I don’t know all that God is or can do. I know God through the revelation of Jesus Christ. That is, I know God through a particular story. This is an important starting place. Not everyone starts here. Some people start with a set of attributes. For God to be God, then God must be certain things. This understanding of God, then, starts with certain abstract notions, one of which is that God must be all powerful.
I don’t deny that God is powerful, certainly more powerful than you or me. But if we only have an abstract notion of power, then we can define that any number of ways. And since we typically think of power as control or as authority over, then we think of God as controlling things.
But there are other ways of thinking about power. And God’s power, revealed in Jesus Christ, is the power of enduring love. God doesn’t save the world by taking control of the world. His reign in the world is established by his love. The love manifest in Jesus, and specifically in his death, establishes God’s reign in the world. He rules, not by taking control of everything, but by becoming vulnerable, by emptying himself, and by making that the power that saves us.

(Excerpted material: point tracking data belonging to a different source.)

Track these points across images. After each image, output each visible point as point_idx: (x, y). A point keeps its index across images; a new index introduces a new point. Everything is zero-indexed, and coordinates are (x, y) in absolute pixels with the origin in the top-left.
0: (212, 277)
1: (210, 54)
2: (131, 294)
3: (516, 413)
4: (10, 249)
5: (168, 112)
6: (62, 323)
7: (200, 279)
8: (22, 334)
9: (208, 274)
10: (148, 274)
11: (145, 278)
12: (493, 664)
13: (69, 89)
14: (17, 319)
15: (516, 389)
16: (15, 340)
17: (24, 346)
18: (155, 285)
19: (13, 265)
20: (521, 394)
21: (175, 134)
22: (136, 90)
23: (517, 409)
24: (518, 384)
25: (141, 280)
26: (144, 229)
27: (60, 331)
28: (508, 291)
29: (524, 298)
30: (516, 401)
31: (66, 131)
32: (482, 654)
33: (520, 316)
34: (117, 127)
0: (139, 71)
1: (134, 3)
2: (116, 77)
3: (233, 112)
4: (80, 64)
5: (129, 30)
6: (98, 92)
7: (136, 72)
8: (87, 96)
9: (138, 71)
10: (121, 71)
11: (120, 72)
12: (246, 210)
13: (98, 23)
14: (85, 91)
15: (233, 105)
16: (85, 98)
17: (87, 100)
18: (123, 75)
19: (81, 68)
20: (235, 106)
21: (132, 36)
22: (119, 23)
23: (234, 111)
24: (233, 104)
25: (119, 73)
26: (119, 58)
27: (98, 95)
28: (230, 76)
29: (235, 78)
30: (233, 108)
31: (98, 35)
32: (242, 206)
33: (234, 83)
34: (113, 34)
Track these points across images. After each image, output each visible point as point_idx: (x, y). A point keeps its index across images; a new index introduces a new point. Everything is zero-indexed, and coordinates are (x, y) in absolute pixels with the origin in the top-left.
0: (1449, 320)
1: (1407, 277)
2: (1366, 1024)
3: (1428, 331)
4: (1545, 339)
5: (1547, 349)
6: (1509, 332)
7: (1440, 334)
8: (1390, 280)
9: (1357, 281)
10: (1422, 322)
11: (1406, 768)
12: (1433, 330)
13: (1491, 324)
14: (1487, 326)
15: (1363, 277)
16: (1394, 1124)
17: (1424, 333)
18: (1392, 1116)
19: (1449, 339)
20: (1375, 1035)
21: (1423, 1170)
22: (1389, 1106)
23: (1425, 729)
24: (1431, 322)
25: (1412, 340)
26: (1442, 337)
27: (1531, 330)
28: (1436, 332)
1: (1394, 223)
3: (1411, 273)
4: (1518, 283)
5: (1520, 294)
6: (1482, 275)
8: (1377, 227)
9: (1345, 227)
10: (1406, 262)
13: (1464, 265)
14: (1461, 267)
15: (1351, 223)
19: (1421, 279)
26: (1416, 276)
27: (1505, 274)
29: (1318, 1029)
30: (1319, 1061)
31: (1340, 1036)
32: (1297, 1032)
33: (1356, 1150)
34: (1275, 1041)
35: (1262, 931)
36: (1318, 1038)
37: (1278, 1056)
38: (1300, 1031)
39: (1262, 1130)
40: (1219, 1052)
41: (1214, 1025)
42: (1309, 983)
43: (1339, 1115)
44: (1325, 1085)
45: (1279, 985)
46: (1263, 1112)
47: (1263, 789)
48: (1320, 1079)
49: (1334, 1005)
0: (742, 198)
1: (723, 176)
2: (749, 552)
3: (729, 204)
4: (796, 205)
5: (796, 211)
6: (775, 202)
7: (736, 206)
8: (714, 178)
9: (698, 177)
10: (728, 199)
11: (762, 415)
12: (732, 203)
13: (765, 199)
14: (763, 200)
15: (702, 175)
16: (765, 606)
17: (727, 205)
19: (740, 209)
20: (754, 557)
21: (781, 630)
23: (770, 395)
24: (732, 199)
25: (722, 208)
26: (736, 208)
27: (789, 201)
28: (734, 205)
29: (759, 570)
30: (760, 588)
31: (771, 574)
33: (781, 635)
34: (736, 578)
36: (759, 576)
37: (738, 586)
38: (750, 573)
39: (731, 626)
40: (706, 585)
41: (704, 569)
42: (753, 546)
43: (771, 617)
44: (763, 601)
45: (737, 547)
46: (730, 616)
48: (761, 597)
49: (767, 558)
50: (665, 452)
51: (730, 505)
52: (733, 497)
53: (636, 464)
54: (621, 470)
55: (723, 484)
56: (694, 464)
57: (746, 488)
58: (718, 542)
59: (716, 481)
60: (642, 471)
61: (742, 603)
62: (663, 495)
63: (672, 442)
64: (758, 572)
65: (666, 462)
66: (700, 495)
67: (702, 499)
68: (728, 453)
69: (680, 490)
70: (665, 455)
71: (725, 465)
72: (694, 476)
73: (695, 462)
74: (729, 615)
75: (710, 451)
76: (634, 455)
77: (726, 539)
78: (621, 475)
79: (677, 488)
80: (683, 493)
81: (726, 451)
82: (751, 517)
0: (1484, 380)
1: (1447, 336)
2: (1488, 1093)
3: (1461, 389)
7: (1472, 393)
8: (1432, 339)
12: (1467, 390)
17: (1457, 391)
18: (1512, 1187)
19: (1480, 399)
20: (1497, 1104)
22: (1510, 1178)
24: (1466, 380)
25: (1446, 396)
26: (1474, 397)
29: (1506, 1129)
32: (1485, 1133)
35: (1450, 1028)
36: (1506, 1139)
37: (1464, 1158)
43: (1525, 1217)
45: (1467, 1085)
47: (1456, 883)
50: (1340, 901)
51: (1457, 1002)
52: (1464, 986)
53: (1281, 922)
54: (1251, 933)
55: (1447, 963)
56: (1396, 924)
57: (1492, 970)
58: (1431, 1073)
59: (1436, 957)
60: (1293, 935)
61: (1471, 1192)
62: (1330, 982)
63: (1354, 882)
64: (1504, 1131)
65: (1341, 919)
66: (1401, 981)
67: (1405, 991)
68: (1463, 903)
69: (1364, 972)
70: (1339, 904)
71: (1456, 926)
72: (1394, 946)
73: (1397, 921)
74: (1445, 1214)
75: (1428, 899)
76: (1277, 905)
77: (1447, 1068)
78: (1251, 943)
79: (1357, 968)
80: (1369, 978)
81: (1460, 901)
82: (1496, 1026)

Love does cause things to happen. In that way it is powerful. But love does not easily yield itself to a direct cause and effect kind of logic. We know that. We know that love is mysterious, that its effects are often indirect and multiple. We don’t always see the effects of love immediately. It works through things like patience and kindness. And love is wasteful. It isn’t motivated by the response of the one being shown love.
And its not the case that God shows love, but some other aspect of him shows control. God is love, according to 1 John. God doesn’t love. God is love. God’s very being is love. His involvement in the world, even in things like judgement, proceed from his being as love.
Here’s the thing. I don’t think that you can explain the world as it is–the world that we live in–in relation to God’s power as control. I do think you can explain the world we live in as an expression of God’s power as love. I do think we can say that the rule or reign of God is being manifest everyday as enduring love. If God’s reign is primarily about being in control, then I think God has a serious reputation problem.
In fact, when we say that God is in control, I think what that should mean to us is that there is nothing that can happen to us outside of God’s love for us. Neither famine, or nakedness, or sword. Not even death itself can separate us from the love of God which is ours in Christ Jesus. And this love is not just God’s good feelings toward us. It is not primarily sentiment, but power. God puts this love to work in us, pouring it into our hearts by the Holy Spirit, so that no matter what our life’s circumstances are,we find our condition changed, our life transformed, our world more hospitable.
And this allows us, I think, to picture God more faithfully when disaster does strike. Our picture of God in these moments should be less as the cause and more as the one who grieves with us, the one who bears our suffering, the one who will not let us go no matter what. This we can speak of confidently.
Thanks, my friend. It was worth the wait!
Count me in as one of the “2-3 readers” who anticipate your writing. I’d hazard to say that your readership is larger than it may seem. Thank you for this series of posts.
I’ve always disliked the phrase “God is in control.” Great article, my friend.
You may read this from the bible to understand how “God is always in control.”
Proverbs 21:1 The king’s heart is in the hand of the Lord, he directs it like a watercourse wherever he pleases.
“This proverb shows that God, not earthly rulers, has ultimate authority over world politics.”
Thank, Wendell. I know the verses, but I know a lot of others too. My understanding is clearly a matter of interpretation, as is yours, though I think it’s likely you don’t see it that way.
Thank you so much for addressing our understanding of God. You’re forcing me to oil the unused gears in my brain, and that’s a good thing.